Apr 21, 2017 | By Benedict

Adafruit’s Erin St Blaine has designed a “glowing viking rune wayFinder” for a barbarian cosplay costume. The prop, inspired by “ancient stories and legends” while containing the “newest fanciest tech,” has a 3D printed plastic case and glowing LED strips.

When you’re appointed priestess of a barbarian horde, you need to look the part. Wooden staff? Check. Animal furs? Absolutely. But for that extra special touch, an electronic 3D printed gizmo can really make the difference.

That’s why Erin St Blaine, Adafruit’s barbarian priestess in residence, has designed a light-up “rune wayFinder” for her own costume, sharing the design online for you to recreate.

“This project attempts to melt the newest fanciest tech I can get my hands on with the most ancient stories and legends I've ever heard,” she says.

The wayFinder, contained within an ancient-looking 3D printed case, is a kind of magical guidance device, helping St Blaine and her horde find their way through dense and dangerous woodlands. Importantly, the gizmo also looks super cool: the maker and cosplay pro wanted all aspects of her costume to look “like I stole it from a defeated warrior after an epic battle,” and the wayFinder fits the bill perfectly.

If you’ve read this far, you’re probably interested in having one of these props for yourselves, and St Blaine has thankfully done all the legwork for you. To make the 3D printed device, you’ll just need to buy a handful of electronic components, including a Pro Trinket 5v, a backpack charger, switches, and lights, all of which are available through Adafruit.

* **Activity list**:
1. Decide whether each statement agrees with the wayFinder article, answering yes or no and quoting the text's deciding words: (a) The wayFinder's case is 3D printed. (b) The electronic components can be bought through Adafruit. (c) The build calls for a Pro Trinket 3v.
2. Condense the wayFinder article's paragraph beginning "The wayFinder, contained within" into a short list that keeps its main facts.
3. Carry the wayFinder article on from its final sentence.

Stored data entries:
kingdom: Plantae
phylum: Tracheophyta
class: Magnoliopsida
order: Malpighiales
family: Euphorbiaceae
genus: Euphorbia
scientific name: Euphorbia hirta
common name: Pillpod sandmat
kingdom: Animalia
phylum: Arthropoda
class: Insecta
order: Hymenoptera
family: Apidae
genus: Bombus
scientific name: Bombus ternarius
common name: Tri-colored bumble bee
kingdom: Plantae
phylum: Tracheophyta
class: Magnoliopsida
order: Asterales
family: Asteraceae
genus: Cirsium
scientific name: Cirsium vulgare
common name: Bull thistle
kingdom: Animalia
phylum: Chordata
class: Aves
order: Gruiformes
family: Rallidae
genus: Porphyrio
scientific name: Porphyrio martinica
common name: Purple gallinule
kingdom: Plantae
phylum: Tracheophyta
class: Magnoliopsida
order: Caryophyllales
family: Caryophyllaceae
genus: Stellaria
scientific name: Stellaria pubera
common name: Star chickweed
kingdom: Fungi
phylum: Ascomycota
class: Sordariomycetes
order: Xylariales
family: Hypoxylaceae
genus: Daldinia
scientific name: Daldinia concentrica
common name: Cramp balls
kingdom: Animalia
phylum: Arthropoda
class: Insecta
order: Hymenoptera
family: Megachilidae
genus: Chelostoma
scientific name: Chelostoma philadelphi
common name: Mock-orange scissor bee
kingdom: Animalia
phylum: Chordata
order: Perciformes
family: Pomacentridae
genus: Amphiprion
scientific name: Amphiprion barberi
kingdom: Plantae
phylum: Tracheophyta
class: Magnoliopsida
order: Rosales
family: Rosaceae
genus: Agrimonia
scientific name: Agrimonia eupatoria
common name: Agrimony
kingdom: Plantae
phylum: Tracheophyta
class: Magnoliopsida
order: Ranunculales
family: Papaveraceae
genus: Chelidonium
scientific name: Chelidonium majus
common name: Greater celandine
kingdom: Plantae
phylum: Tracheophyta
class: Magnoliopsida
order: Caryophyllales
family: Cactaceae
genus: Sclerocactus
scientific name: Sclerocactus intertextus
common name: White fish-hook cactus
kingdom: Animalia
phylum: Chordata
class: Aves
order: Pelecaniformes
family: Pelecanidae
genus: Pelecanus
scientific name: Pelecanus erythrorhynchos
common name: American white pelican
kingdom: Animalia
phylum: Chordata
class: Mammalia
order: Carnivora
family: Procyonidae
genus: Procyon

* **Per-task answers**:
1.
(a) Yes: "has a 3D printed plastic case"
(b) Yes: "all of which are available through Adafruit"
(c) No: "a Pro Trinket 5v"

2.
- It is housed in an ancient-looking 3D printed case.
- It is a magical guidance device that helps St Blaine and her horde find their way through dense, dangerous woodlands.
- It looks striking. St Blaine wanted every part of her costume to look "like I stole it from a defeated warrior after an epic battle," and the wayFinder suits that aim.

3.
As with many fun Adafruit projects, 3D printing was used to make the casing for the gadget. This part requires requires a 3D printer (or 3D printing service), acetone, paint, glue, tape, and a glass gem for a button. “I'll use 3D printed plastic for the case because I want it light and detailed and translucent (and besides which, I'm just not that skilled a metal worker),” St Blaine explains. “Making it look like metal is going to take a bit of work, but we'll see how close we can get.”

Pretty darn close, as it turns out. The “antique gold” paintwork over a base coat of brown acrylic certainly gives the 3D printed wayFinder a metallic appearance. And while you won’t fool any archaeologists with the device, you’ll surely have one of the best costumes in your horde if you produce anything close to what St Blaine has made.

As you can probably tell, we think the wayFinder looks great as is, but makers can choose to edit the design on Tinkercard if they so wish. Otherwise, the 3D printable file can be downloaded or sent straight to Shapeways.

St Blaine used ABS for her print, partly because “light bleeds through the white ABS in a super cool way,” and because the material can be smoothed down with acetone vapors.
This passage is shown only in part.